Some traumatic events in themselves cannot be easily accommodated by anyone. Severe and extreme situations can be disorienting and injurious on many levels whether actual physical injury has occurred or not. Severe violation of one’s personal boundaries — such as that experienced in abuse and neglect– can cause psychological and emotional injuries that are debilitating for some time. Often long-term support is needed to resolve related issues that arise. Survivors of sexual assault, for example, will frequently have difficulty accepting even the loving touch of trusted intimates for some time after the incident. Additionally, the aftermath of trauma may incur other losses if normal functioning and development are interrupted by symptomology. Developmental milestones can be missed and the usual gains of daily life can slip away as individuals cope with persisting symptoms. Trauma recovery in these cases must involve reclamation of ‘lost ground’ that the time needed for recuperation has caused.

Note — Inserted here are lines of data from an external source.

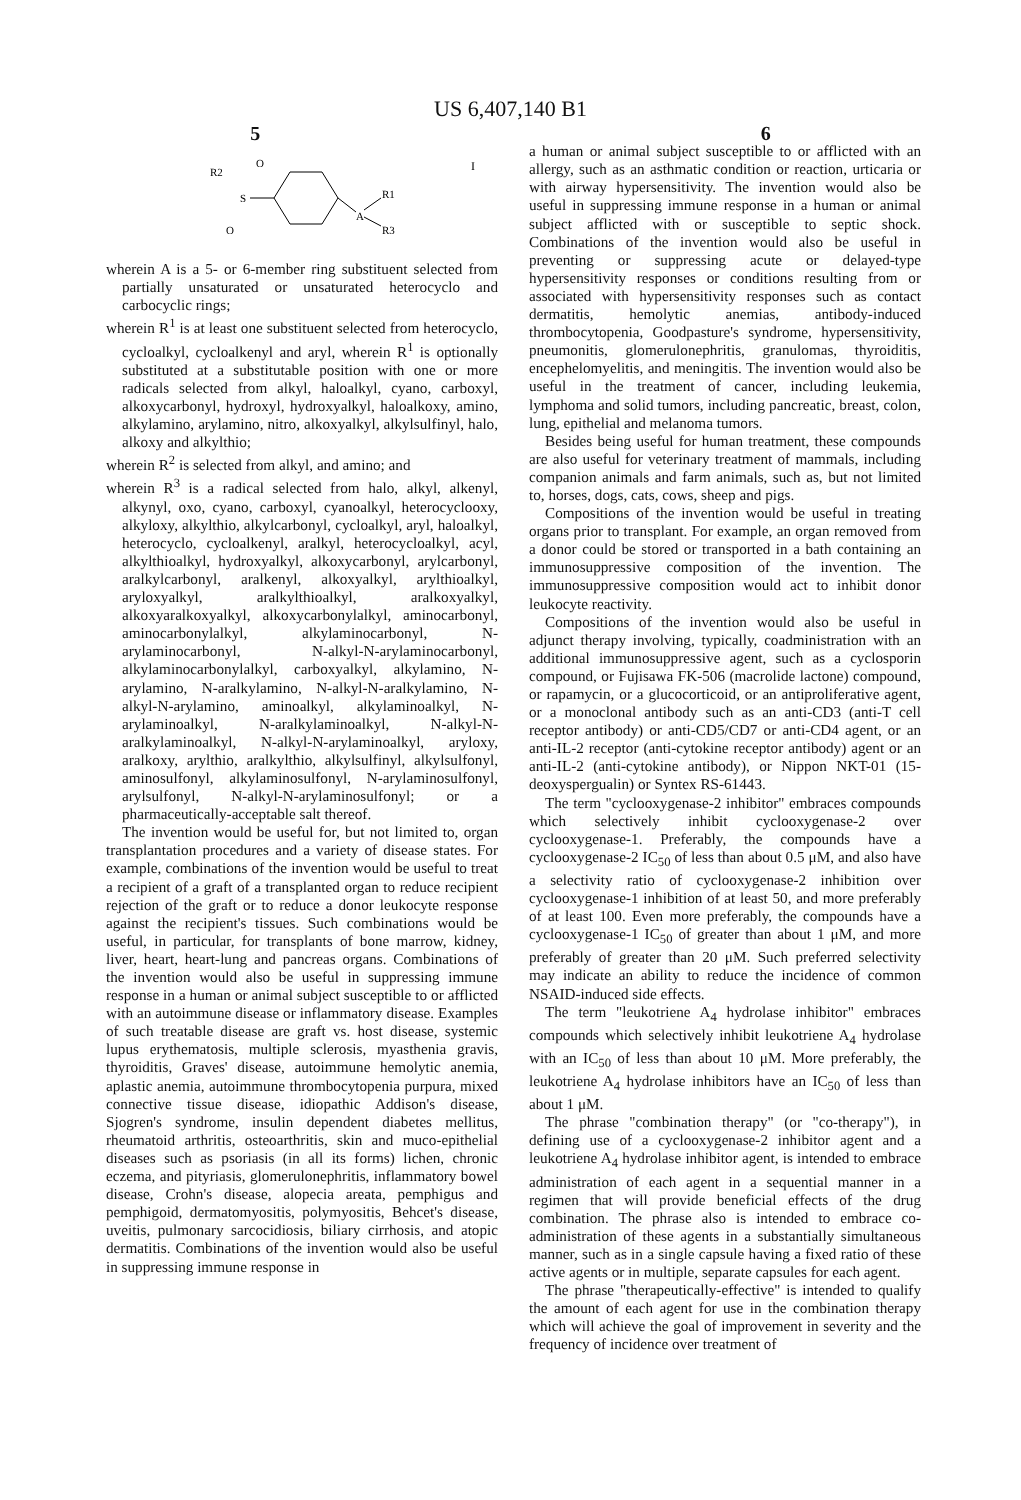US 6,407,140 B1
5 6
I
R2
O
S
O
A
R1
R3
wherein A is a 5- or 6-member ring substituent selected from partially unsaturated or unsaturated heterocyclo and carbocyclic rings;
wherein R<sup>1</sup> is at least one substituent selected from heterocyclo, cycloalkyl, cycloalkenyl and aryl, wherein R<sup>1</sup> is optionally substituted at a substitutable position with one or more radicals selected from alkyl, haloalkyl, cyano, carboxyl, alkoxycarbonyl, hydroxyl, hydroxyalkyl, haloalkoxy, amino, alkylamino, arylamino, nitro, alkoxyalkyl, alkylsulfinyl, halo, alkoxy and alkylthio;
wherein R<sup>2</sup> is selected from alkyl, and amino; and
wherein R<sup>3</sup> is a radical selected from halo, alkyl, alkenyl, alkynyl, oxo, cyano, carboxyl, cyanoalkyl, heterocyclooxy, alkyloxy, alkylthio, alkylcarbonyl, cycloalkyl, aryl, haloalkyl, heterocyclo, cycloalkenyl, aralkyl, heterocycloalkyl, acyl, alkylthioalkyl, hydroxyalkyl, alkoxycarbonyl, arylcarbonyl, aralkylcarbonyl, aralkenyl, alkoxyalkyl, arylthioalkyl, aryloxyalkyl, aralkylthioalkyl, aralkoxyalkyl, alkoxyaralkoxyalkyl, alkoxycarbonylalkyl, aminocarbonyl, aminocarbonylalkyl, alkylaminocarbonyl, N-arylaminocarbonyl, N-alkyl-N-arylaminocarbonyl, alkylaminocarbonylalkyl, carboxyalkyl, alkylamino, N-arylamino, N-aralkylamino, N-alkyl-N-aralkylamino, N-alkyl-N-arylamino, aminoalkyl, alkylaminoalkyl, N-arylaminoalkyl, N-aralkylaminoalkyl, N-alkyl-N-aralkylaminoalkyl, N-alkyl-N-arylaminoalkyl, aryloxy, aralkoxy, arylthio, aralkylthio, alkylsulfinyl, alkylsulfonyl, aminosulfonyl, alkylaminosulfonyl, N-arylaminosulfonyl, arylsulfonyl, N-alkyl-N-arylaminosulfonyl; or a pharmaceutically-acceptable salt thereof.
The invention would be useful for, but not limited to, organ transplantation procedures and a variety of disease states. For example, combinations of the invention would be useful to treat a recipient of a graft of a transplanted organ to reduce recipient rejection of the graft or to reduce a donor leukocyte response against the recipient's tissues. Such combinations would be useful, in particular, for transplants of bone marrow, kidney, liver, heart, heart-lung and pancreas organs. Combinations of the invention would also be useful in suppressing immune response in a human or animal subject susceptible to or afflicted with an autoimmune disease or inflammatory disease. Examples of such treatable disease are graft vs. host disease, systemic lupus erythematosis, multiple sclerosis, myasthenia gravis, thyroiditis, Graves' disease, autoimmune hemolytic anemia, aplastic anemia, autoimmune thrombocytopenia purpura, mixed connective tissue disease, idiopathic Addison's disease, Sjogren's syndrome, insulin dependent diabetes mellitus, rheumatoid arthritis, osteoarthritis, skin and muco-epithelial diseases such as psoriasis (in all its forms) lichen, chronic eczema, and pityriasis, glomerulonephritis, inflammatory bowel disease, Crohn's disease, alopecia areata, pemphigus and pemphigoid, dermatomyositis, polymyositis, Behcet's disease, uveitis, pulmonary sarcocidiosis, biliary cirrhosis, and atopic dermatitis. Combinations of the invention would also be useful in suppressing immune response in
a human or animal subject susceptible to or afflicted with an allergy, such as an asthmatic condition or reaction, urticaria or with airway hypersensitivity. The invention would also be useful in suppressing immune response in a human or animal subject afflicted with or susceptible to septic shock. Combinations of the invention would also be useful in preventing or suppressing acute or delayed-type hypersensitivity responses or conditions resulting from or associated with hypersensitivity responses such as contact dermatitis, hemolytic anemias, antibody-induced thrombocytopenia, Goodpasture's syndrome, hypersensitivity, pneumonitis, glomerulonephritis, granulomas, thyroiditis, encephelomyelitis, and meningitis. The invention would also be useful in the treatment of cancer, including leukemia, lymphoma and solid tumors, including pancreatic, breast, colon, lung, epithelial and melanoma tumors.
Besides being useful for human treatment, these compounds are also useful for veterinary treatment of mammals, including companion animals and farm animals, such as, but not limited to, horses, dogs, cats, cows, sheep and pigs.
Compositions of the invention would be useful in treating organs prior to transplant. For example, an organ removed from a donor could be stored or transported in a bath containing an immunosuppressive composition of the invention. The immunosuppressive composition would act to inhibit donor leukocyte reactivity.
Compositions of the invention would also be useful in adjunct therapy involving, typically, coadministration with an additional immunosuppressive agent, such as a cyclosporin compound, or Fujisawa FK-506 (macrolide lactone) compound, or rapamycin, or a glucocorticoid, or an antiproliferative agent, or a monoclonal antibody such as an anti-CD3 (anti-T cell receptor antibody) or anti-CD5/CD7 or anti-CD4 agent, or an anti-IL-2 receptor (anti-cytokine receptor antibody) agent or an anti-IL-2 (anti-cytokine antibody), or Nippon NKT-01 (15-deoxyspergualin) or Syntex RS-61443.
The term "cyclooxygenase-2 inhibitor" embraces compounds which selectively inhibit cyclooxygenase-2 over cyclooxygenase-1. Preferably, the compounds have a cyclooxygenase-2 IC<sub>50</sub> of less than about 0.5 μM, and also have a selectivity ratio of cyclooxygenase-2 inhibition over cyclooxygenase-1 inhibition of at least 50, and more preferably of at least 100. Even more preferably, the compounds have a cyclooxygenase-1 IC<sub>50</sub> of greater than about 1 μM, and more preferably of greater than 20 μM. Such preferred selectivity may indicate an ability to reduce the incidence of common NSAID-induced side effects.
The term "leukotriene A<sub>4</sub> hydrolase inhibitor" embraces compounds which selectively inhibit leukotriene A<sub>4</sub> hydrolase with an IC<sub>50</sub> of less than about 10 μM. More preferably, the leukotriene A<sub>4</sub> hydrolase inhibitors have an IC<sub>50</sub> of less than about 1 μM.
The phrase "combination therapy" (or "co-therapy"), in defining use of a cyclooxygenase-2 inhibitor agent and a leukotriene A<sub>4</sub> hydrolase inhibitor agent, is intended to embrace administration of each agent in a sequential manner in a regimen that will provide beneficial effects of the drug combination. The phrase also is intended to embrace co-administration of these agents in a substantially simultaneous manner, such as in a single capsule having a fixed ratio of these active agents or in multiple, separate capsules for each agent.
The phrase "therapeutically-effective" is intended to qualify the amount of each agent for use in the combination therapy which will achieve the goal of improvement in severity and the frequency of incidence over treatment of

Post-traumatic Stress Disorder (PTSD) is a medical diagnosis given when the transition between a trauma event and non-crisis functioning has not been fully completed. In PTSD, trauma symptoms, or disturbances in thought, emotion, perception, physical functioning and behavior, continue past the initial shock and usual post-trauma recuperative time. Some of these disturbances will manifest quickly after the event and persist. Such disturbances are known as acute PTSD. In another form of PTSD, PTSD with delayed onset, an individual may appear for some time after the trauma to have no problematic symptoms. In this second form of PTSD, trauma symptoms will occur after some time has passed. They will also persist and interrupt daily functioning.
PTSD is a common complication of trauma survival as are depression, anxiety, substance abuse and other compulsive behaviors such as eating problems and gambling. At times, individuals with PTSD will require concurrent treatment for these co-existing conditions. Treatment based upon well-documented research for effective recovery is available for all trauma-related problems.